_WHAT THE EXERCISE ASKS:_ Render as a numbered list the lines of the entries from the line containing "Write the gabc encoding of this chant." through the line containing "Write the ABC notation for this score.", inclusive, without blank lines. Leave the pictures out of your answer.
:::
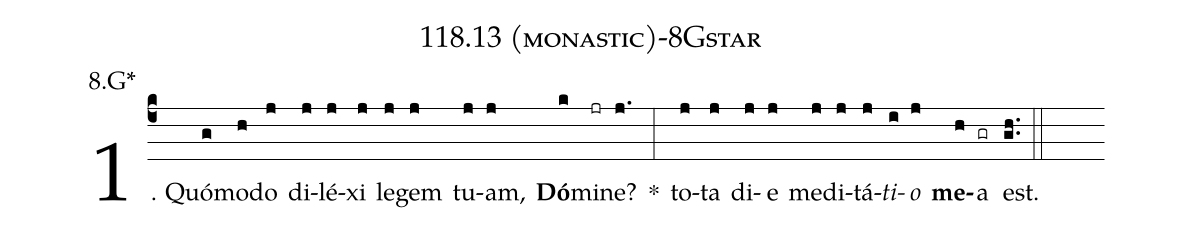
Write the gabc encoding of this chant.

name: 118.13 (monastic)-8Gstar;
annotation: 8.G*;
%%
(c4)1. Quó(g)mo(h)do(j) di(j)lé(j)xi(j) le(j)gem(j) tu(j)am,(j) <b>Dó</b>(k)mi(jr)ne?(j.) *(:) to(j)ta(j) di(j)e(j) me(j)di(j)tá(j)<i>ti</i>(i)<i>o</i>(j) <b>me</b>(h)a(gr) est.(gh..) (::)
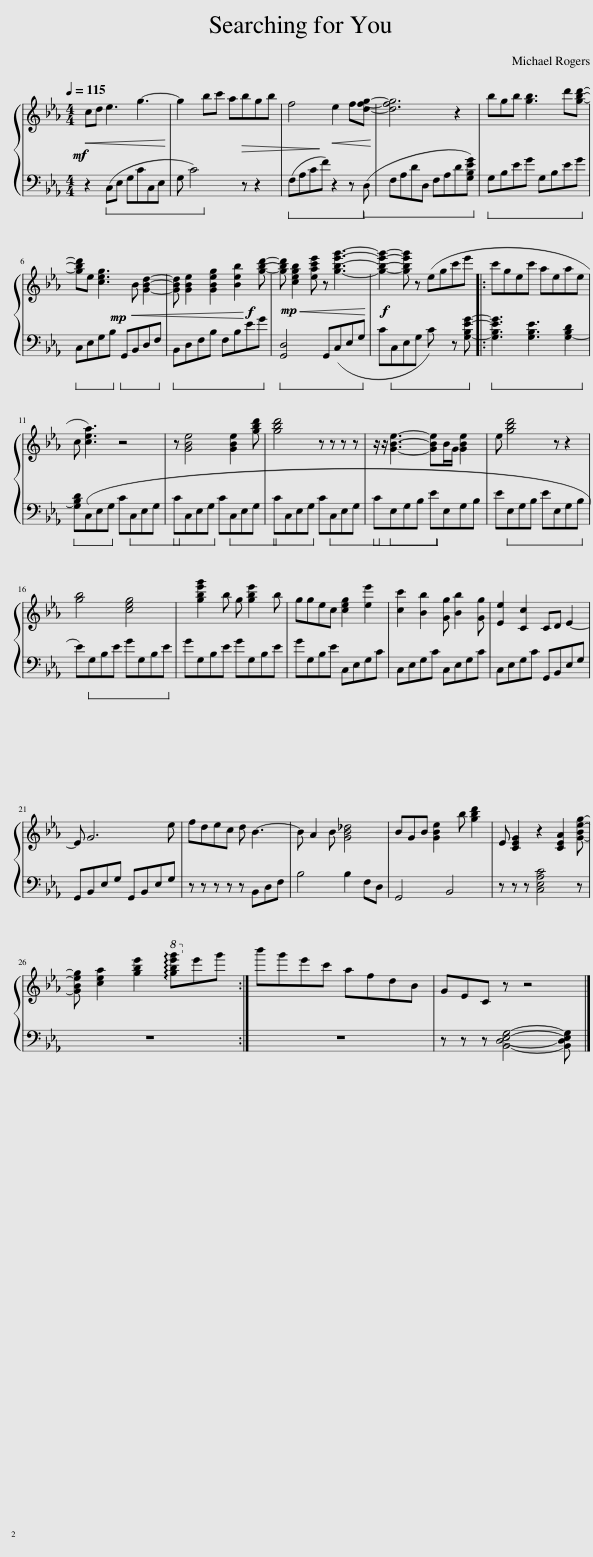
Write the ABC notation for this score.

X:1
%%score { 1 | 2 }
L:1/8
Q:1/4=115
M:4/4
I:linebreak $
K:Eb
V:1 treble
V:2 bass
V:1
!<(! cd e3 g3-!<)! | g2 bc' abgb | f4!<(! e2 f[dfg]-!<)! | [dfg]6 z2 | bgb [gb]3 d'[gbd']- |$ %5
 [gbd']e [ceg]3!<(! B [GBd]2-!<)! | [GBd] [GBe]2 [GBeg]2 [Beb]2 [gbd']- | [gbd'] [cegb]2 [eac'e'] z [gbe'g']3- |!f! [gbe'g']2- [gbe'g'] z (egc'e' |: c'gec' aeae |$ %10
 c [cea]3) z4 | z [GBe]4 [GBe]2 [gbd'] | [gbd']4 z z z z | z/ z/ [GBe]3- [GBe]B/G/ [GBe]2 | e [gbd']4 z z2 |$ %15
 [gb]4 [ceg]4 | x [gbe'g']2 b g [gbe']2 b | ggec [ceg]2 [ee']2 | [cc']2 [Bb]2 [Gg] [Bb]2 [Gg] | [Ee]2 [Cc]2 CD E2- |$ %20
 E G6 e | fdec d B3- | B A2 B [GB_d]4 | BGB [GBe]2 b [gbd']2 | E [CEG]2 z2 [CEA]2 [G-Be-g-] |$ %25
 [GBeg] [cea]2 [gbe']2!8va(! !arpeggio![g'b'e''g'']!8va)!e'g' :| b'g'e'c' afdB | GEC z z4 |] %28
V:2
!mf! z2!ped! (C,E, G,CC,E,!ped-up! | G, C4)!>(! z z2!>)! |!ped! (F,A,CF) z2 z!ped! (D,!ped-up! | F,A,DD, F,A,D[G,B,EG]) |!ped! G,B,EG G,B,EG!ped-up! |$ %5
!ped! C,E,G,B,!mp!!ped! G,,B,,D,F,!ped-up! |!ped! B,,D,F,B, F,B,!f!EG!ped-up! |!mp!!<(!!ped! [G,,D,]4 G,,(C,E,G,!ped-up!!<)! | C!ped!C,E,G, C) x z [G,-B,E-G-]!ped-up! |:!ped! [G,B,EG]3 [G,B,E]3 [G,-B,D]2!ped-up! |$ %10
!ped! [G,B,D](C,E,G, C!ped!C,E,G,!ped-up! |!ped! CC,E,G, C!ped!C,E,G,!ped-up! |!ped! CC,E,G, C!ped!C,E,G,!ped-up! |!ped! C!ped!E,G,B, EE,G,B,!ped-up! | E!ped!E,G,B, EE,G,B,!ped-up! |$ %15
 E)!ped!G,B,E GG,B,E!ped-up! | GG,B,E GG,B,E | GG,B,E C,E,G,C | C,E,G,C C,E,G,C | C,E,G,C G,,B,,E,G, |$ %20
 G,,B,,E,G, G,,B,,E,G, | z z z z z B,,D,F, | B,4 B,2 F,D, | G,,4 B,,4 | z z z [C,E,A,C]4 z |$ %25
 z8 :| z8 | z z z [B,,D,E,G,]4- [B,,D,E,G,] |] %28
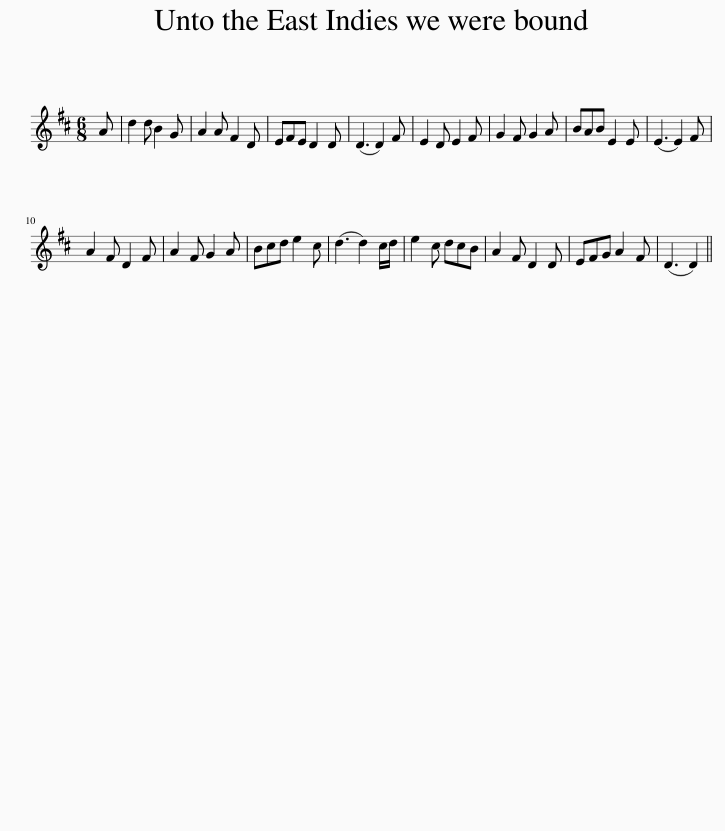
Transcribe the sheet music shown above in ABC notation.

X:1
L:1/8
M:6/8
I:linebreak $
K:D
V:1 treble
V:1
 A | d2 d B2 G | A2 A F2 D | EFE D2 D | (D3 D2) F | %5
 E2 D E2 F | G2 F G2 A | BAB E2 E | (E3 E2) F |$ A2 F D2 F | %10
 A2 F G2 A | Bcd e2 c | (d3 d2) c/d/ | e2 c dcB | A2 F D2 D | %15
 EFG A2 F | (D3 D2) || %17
:::
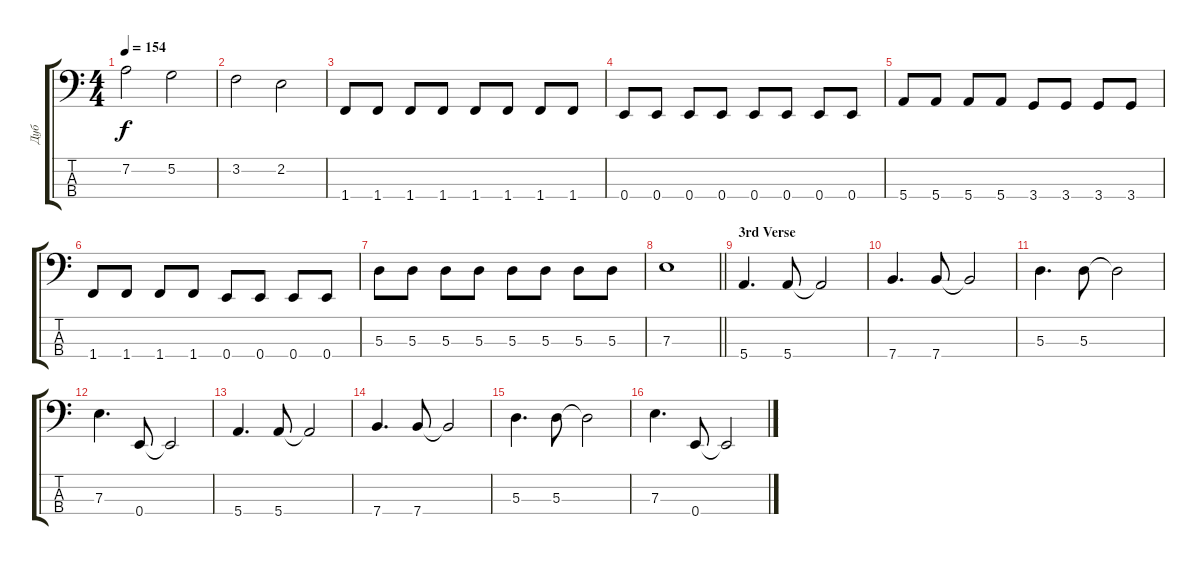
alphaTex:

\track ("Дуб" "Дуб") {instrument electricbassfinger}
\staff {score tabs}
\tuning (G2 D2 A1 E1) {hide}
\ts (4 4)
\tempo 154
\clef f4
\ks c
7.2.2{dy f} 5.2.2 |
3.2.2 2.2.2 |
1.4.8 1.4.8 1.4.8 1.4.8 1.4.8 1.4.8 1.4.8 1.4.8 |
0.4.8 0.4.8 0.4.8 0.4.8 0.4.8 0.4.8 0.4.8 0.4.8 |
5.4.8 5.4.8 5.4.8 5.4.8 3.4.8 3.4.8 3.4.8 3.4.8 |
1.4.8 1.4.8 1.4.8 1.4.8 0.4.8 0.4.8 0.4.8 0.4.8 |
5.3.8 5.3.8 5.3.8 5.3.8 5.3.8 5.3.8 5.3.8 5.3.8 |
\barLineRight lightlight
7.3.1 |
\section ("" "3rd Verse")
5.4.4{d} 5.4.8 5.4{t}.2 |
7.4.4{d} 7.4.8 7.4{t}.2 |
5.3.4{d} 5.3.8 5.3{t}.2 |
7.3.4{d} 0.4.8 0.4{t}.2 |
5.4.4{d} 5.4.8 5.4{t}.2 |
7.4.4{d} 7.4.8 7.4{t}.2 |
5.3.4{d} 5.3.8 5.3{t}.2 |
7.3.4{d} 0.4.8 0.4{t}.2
:::
_THE COMPLETED TASK:_
1. Write the gabc encoding of this chant.
2. name: 118.13 (monastic)-8Gstar;
3. annotation: 8.G*;
4. %%
5. (c4)1. Quó(g)mo(h)do(j) di(j)lé(j)xi(j) le(j)gem(j) tu(j)am,(j) <b>Dó</b>(k)mi(jr)ne?(j.) *(:) to(j)ta(j) di(j)e(j) me(j)di(j)tá(j)<i>ti</i>(i)<i>o</i>(j) <b>me</b>(h)a(gr) est.(gh..) (::)
6. Write the ABC notation for this score.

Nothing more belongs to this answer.